• 課題の指示: 機材更新に関する文章から、「コスト面に関しても、ボーイン」を含む語句で始まり「スト削減を見込んでおります。」のところで終わる部分を、一字も変えずにそのまま書き写してください。

• 本文抜粋:
コスト面に関しても、ボーイング737-800型機のみの運航体制とし、多頻度運航を行うほか、継続してコスト削減に取り組むことで、国内線における収益性の安定確保に注力して参ります。
また、当社は、本書提出日現在運航中のボーイング737-800型機の後継機としてボーイング737MAXシリーズのボーイング737-8型機及びボーイング737-10型機を導入予定です。具体的には、2022年11月、現在運航中のボーイング737-800型機の後継機として、ボーイング737-8型機を導入することを決定しリース会社と6機のリース契約を締結しました。当社は、2025年度第1四半期より後継機の導入を開始し、現行機材を更新するとともに、更なる成長に向けて、保有機材数を拡大する予定です。さらに、当社は、同月、ボーイング737-8型機及びボーイング737-10型機計6機(確定4機、オプション2機)の発注についてボーイング社と基本合意しました。これらの機材は、2026年度より順次導入する計画で、今後、正式契約の締結に向けてボーイング社と協議を続けて参ります。当社としては、ボーイング737-800型機よりも座席数の多いボーイング737-10型機を、収益性の高い羽田空港国内路線に導入することにより、更なる収益性の向上に努めて参ります。また、新型機の導入により、着陸料や燃料費等の更なるコスト削減を見込んでおります。

• 収集データ:
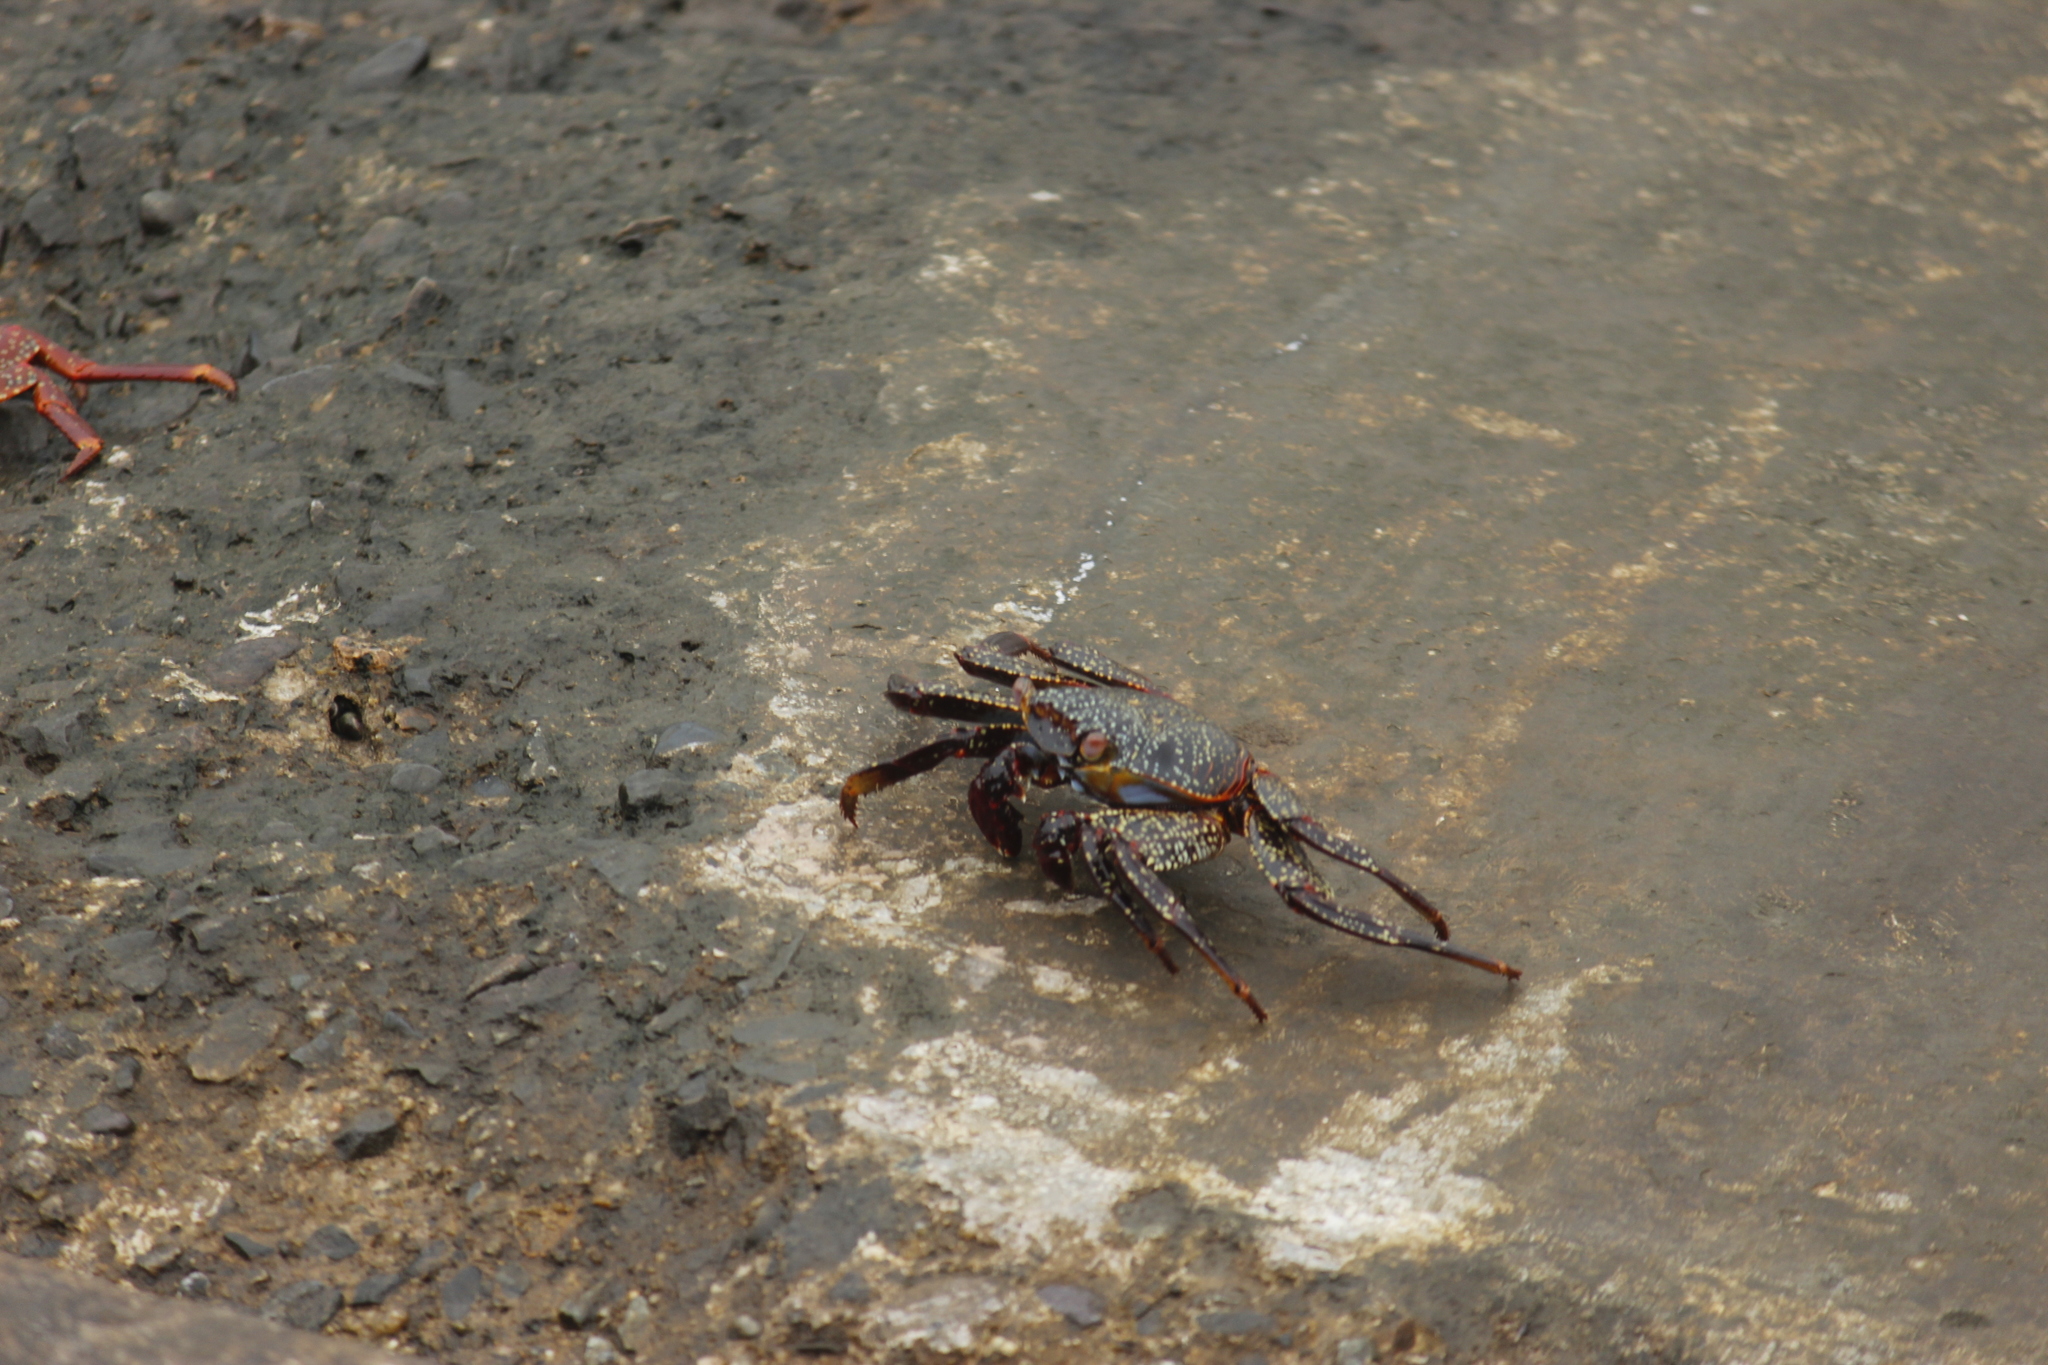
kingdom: Animalia
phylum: Arthropoda
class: Malacostraca
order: Decapoda
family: Grapsidae
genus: Grapsus
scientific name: Grapsus grapsus
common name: Sally lightfoot
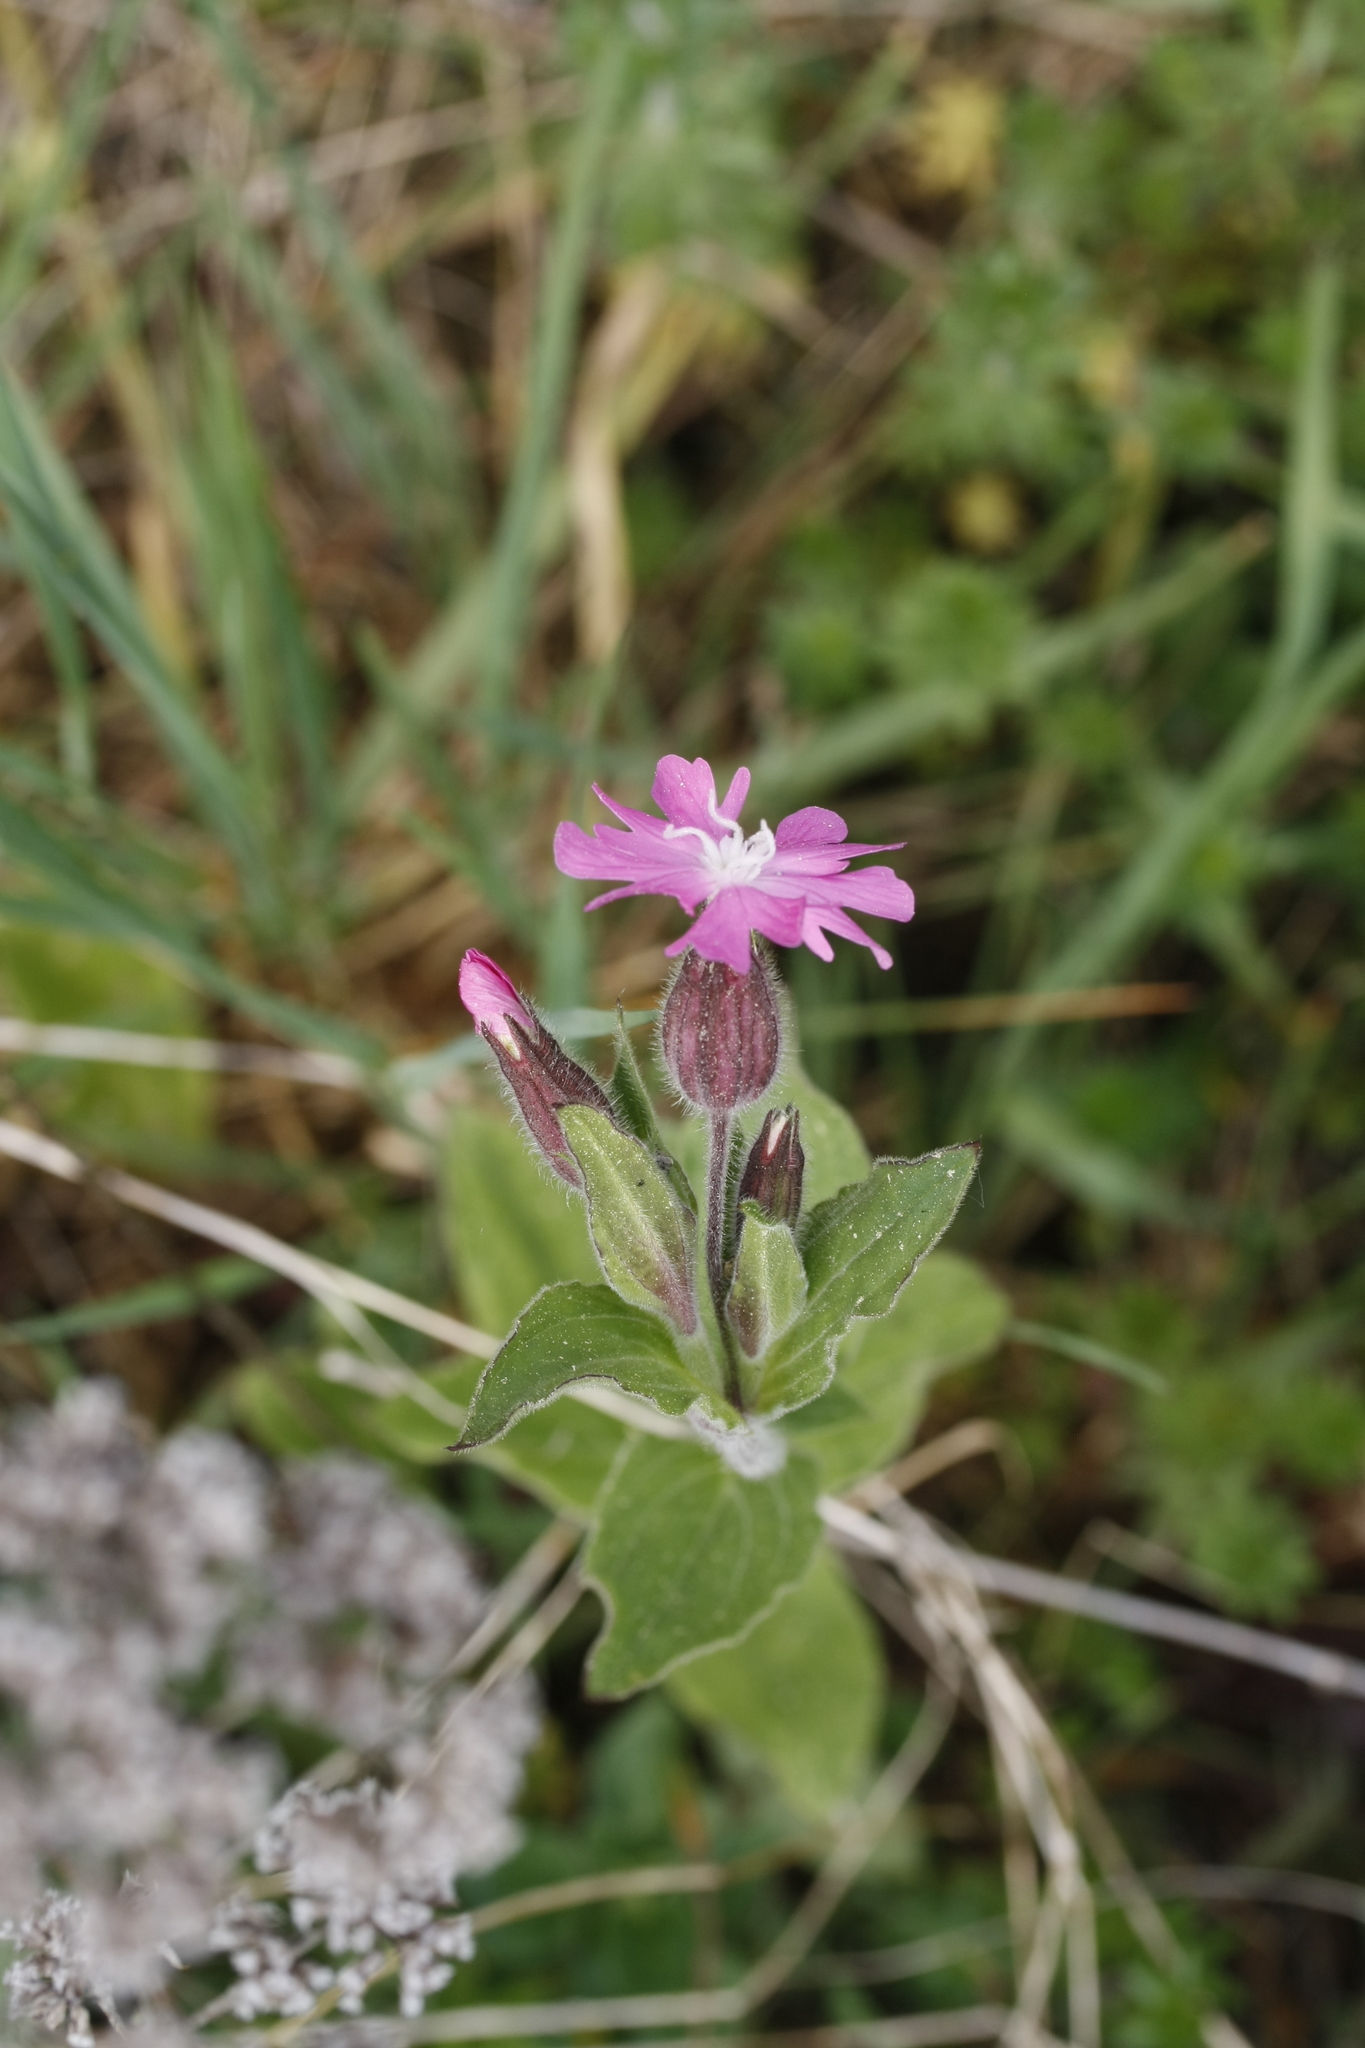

• 演習の結果:
コスト面に関しても、ボーイング737-800型機のみの運航体制とし、多頻度運航を行うほか、継続してコスト削減に取り組むことで、国内線における収益性の安定確保に注力して参ります。
また、当社は、本書提出日現在運航中のボーイング737-800型機の後継機としてボーイング737MAXシリーズのボーイング737-8型機及びボーイング737-10型機を導入予定です。具体的には、2022年11月、現在運航中のボーイング737-800型機の後継機として、ボーイング737-8型機を導入することを決定しリース会社と6機のリース契約を締結しました。当社は、2025年度第1四半期より後継機の導入を開始し、現行機材を更新するとともに、更なる成長に向けて、保有機材数を拡大する予定です。さらに、当社は、同月、ボーイング737-8型機及びボーイング737-10型機計6機(確定4機、オプション2機)の発注についてボーイング社と基本合意しました。これらの機材は、2026年度より順次導入する計画で、今後、正式契約の締結に向けてボーイング社と協議を続けて参ります。当社としては、ボーイング737-800型機よりも座席数の多いボーイング737-10型機を、収益性の高い羽田空港国内路線に導入することにより、更なる収益性の向上に努めて参ります。また、新型機の導入により、着陸料や燃料費等の更なるコスト削減を見込んでおります。